TASK INSTRUCTIONS:
Print out the entries exactly, and include each one.

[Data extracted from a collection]

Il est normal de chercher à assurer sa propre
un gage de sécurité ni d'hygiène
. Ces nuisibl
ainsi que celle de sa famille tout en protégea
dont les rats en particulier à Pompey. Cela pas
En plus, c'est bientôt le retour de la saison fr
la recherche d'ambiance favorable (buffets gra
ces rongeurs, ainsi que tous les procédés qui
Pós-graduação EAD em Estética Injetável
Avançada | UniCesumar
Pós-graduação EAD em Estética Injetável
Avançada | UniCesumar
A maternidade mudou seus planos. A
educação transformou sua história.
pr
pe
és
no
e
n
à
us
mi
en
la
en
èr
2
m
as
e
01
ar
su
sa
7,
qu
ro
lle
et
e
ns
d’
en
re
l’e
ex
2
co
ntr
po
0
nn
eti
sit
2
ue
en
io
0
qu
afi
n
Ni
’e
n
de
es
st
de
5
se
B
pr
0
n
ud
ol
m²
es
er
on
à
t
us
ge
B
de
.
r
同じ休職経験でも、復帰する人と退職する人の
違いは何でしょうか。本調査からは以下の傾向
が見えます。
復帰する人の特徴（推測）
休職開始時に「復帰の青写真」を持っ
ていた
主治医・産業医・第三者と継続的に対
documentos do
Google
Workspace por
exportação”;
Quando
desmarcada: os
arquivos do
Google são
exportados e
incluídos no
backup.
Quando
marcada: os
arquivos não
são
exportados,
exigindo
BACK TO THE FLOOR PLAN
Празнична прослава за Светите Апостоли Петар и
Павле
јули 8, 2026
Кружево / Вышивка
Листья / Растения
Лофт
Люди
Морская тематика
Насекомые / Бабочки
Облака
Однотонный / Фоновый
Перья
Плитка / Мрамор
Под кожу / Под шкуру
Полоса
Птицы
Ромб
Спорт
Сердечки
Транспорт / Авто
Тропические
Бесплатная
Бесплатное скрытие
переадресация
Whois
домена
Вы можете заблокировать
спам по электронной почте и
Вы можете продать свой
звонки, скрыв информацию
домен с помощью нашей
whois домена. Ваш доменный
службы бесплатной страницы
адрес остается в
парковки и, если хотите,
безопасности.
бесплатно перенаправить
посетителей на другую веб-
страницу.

TASK RESULT:
Il est normal de chercher à assurer sa propre
un gage de sécurité ni d'hygiène
. Ces nuisibl
ainsi que celle de sa famille tout en protégea
dont les rats en particulier à Pompey. Cela pas
En plus, c'est bientôt le retour de la saison fr
la recherche d'ambiance favorable (buffets gra
ces rongeurs, ainsi que tous les procédés qui
Pós-graduação EAD em Estética Injetável
Avançada | UniCesumar
Pós-graduação EAD em Estética Injetável
Avançada | UniCesumar
A maternidade mudou seus planos. A
educação transformou sua história.
pr
pe
és
no
e
n
à
us
mi
en
la
en
èr
2
m
as
e
01
ar
su
sa
7,
qu
ro
lle
et
e
ns
d’
en
re
l’e
ex
2
co
ntr
po
0
nn
eti
sit
2
ue
en
io
0
qu
afi
n
Ni
’e
n
de
es
st
de
5
se
B
pr
0
n
ud
ol
m²
es
er
on
à
t
us
ge
B
de
.
r
同じ休職経験でも、復帰する人と退職する人の
違いは何でしょうか。本調査からは以下の傾向
が見えます。
復帰する人の特徴（推測）
休職開始時に「復帰の青写真」を持っ
ていた
主治医・産業医・第三者と継続的に対
documentos do
Google
Workspace por
exportação”;
Quando
desmarcada: os
arquivos do
Google são
exportados e
incluídos no
backup.
Quando
marcada: os
arquivos não
são
exportados,
exigindo
BACK TO THE FLOOR PLAN
Празнична прослава за Светите Апостоли Петар и
Павле
јули 8, 2026
Кружево / Вышивка
Листья / Растения
Лофт
Люди
Морская тематика
Насекомые / Бабочки
Облака
Однотонный / Фоновый
Перья
Плитка / Мрамор
Под кожу / Под шкуру
Полоса
Птицы
Ромб
Спорт
Сердечки
Транспорт / Авто
Тропические
Бесплатная
Бесплатное скрытие
переадресация
Whois
домена
Вы можете заблокировать
спам по электронной почте и
Вы можете продать свой
звонки, скрыв информацию
домен с помощью нашей
whois домена. Ваш доменный
службы бесплатной страницы
адрес остается в
парковки и, если хотите,
безопасности.
бесплатно перенаправить
посетителей на другую веб-
страницу.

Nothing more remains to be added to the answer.